SENSOR_CODES = ["acc", "gyro", "ori"]
EXPECTED_COLUMNS = {
    "acc": ["acc_x", "acc_y", "acc_z"],
    "gyro": ["gyro_x", "gyro_y", "gyro_z"],
    "ori": ["ori_azimuth", "ori_pitch", "ori_roll"]
}
ALL_FEATURE_COLUMNS = [
    "acc_x", "acc_y", "acc_z", "acc_smv",
    "gyro_x", "gyro_y", "gyro_z", "gyro_smv",
    "ori_azimuth", "ori_pitch", "ori_roll"
]

### 数据加载与预处理函数


In [2]:
def load_and_resample_sensor_file(filepath, sensor_code):
    """加载单个传感器文件，转换时间戳并进行重采样。"""
    try:
        with open(filepath, 'r') as f:
            lines = f.readlines()

        # 初始化一个变量作为“标记未找到”的标志
        data_start_line_index = -1

        # 遍历文件中的每一行
        for i, line in enumerate(lines):
            # 检查当前行是否是"@DATA"标记
            if line.strip().upper() == "@DATA":
                # 如果是，则记录下一行的行号并跳出循环
                data_start_line_index = i + 1
                break

        # 检查标记是否被找到
        if data_start_line_index == -1 or data_start_line_index >= len(lines):
            return None

        # 将数据行拼接成单个字符串
        data_string = "".join(lines[data_start_line_index:])

        # 检查字符串是否为空
        if not data_string.strip():
            return None

        # 使用pandas处理数据
        df = pd.read_csv(io.StringIO(data_string), header=None, usecols=[0, 1, 2, 3])
        
        # 检查生成的数据表是否为空
        if df.empty:
            return None

        # 为数据列进行命名
        df.columns = ['timestamp_ns'] + EXPECTED_COLUMNS[sensor_code]
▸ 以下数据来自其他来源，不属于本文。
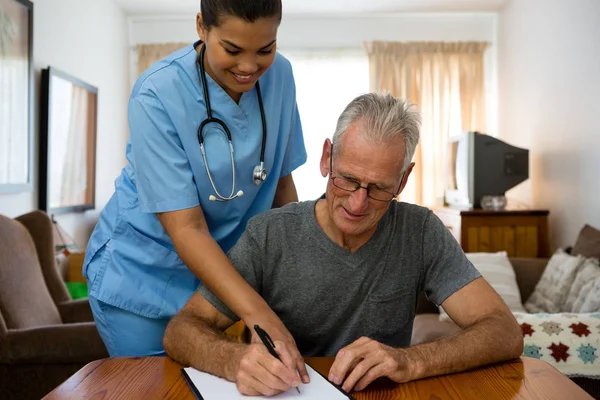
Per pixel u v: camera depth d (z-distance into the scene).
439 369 1.07
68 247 3.45
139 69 5.17
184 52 1.43
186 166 1.38
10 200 3.04
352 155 1.14
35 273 2.46
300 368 1.05
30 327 2.23
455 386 1.03
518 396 0.98
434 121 5.15
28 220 2.67
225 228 1.54
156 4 4.85
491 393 0.99
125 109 5.10
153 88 1.36
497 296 1.28
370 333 1.29
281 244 1.28
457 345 1.11
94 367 1.12
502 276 3.11
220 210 1.49
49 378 2.05
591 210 3.43
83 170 4.03
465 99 5.16
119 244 1.51
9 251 2.31
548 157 4.02
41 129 3.38
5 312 2.17
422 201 5.13
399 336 1.32
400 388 1.02
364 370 1.01
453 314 1.28
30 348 2.01
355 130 1.14
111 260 1.50
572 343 2.11
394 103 1.16
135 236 1.50
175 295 1.52
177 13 5.08
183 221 1.32
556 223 3.90
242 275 1.28
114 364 1.14
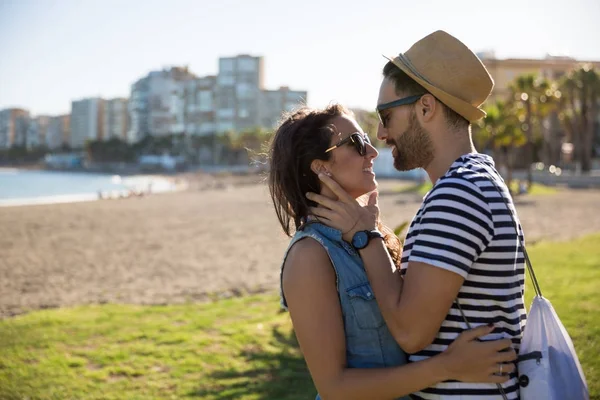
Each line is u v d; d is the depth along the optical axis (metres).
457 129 1.84
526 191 40.44
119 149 170.00
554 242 14.73
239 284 11.51
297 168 1.90
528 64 78.81
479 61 1.85
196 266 14.30
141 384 5.33
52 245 19.64
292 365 5.69
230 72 179.75
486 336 1.69
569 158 68.19
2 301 10.45
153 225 26.81
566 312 6.65
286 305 1.83
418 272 1.63
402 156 1.92
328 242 1.79
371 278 1.75
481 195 1.66
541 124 59.38
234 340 6.68
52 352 6.46
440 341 1.72
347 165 1.88
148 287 11.59
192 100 187.12
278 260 14.92
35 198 61.91
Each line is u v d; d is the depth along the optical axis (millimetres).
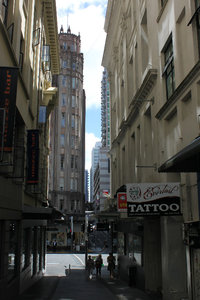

        # 将ns时间戳转换为标准的日期时间格式
        df['timestamp'] = pd.to_datetime(df['timestamp_ns'], unit='ns')

        # 将新的日期时间设置为索引，并删除旧的时间戳列
        df = df.set_index('timestamp').drop(columns=['timestamp_ns'])

        # 按时间索引进行排序
        df = df.sort_index()

        # 将采样时间不均匀的传感器数据，强制转换为频率统一（每20毫秒一个点）的规整数据流，并填补其中的所有空白
        df_resampled = df.resample(TARGET_SAMPLING_PERIOD).mean().interpolate(method='linear', limit_direction='both')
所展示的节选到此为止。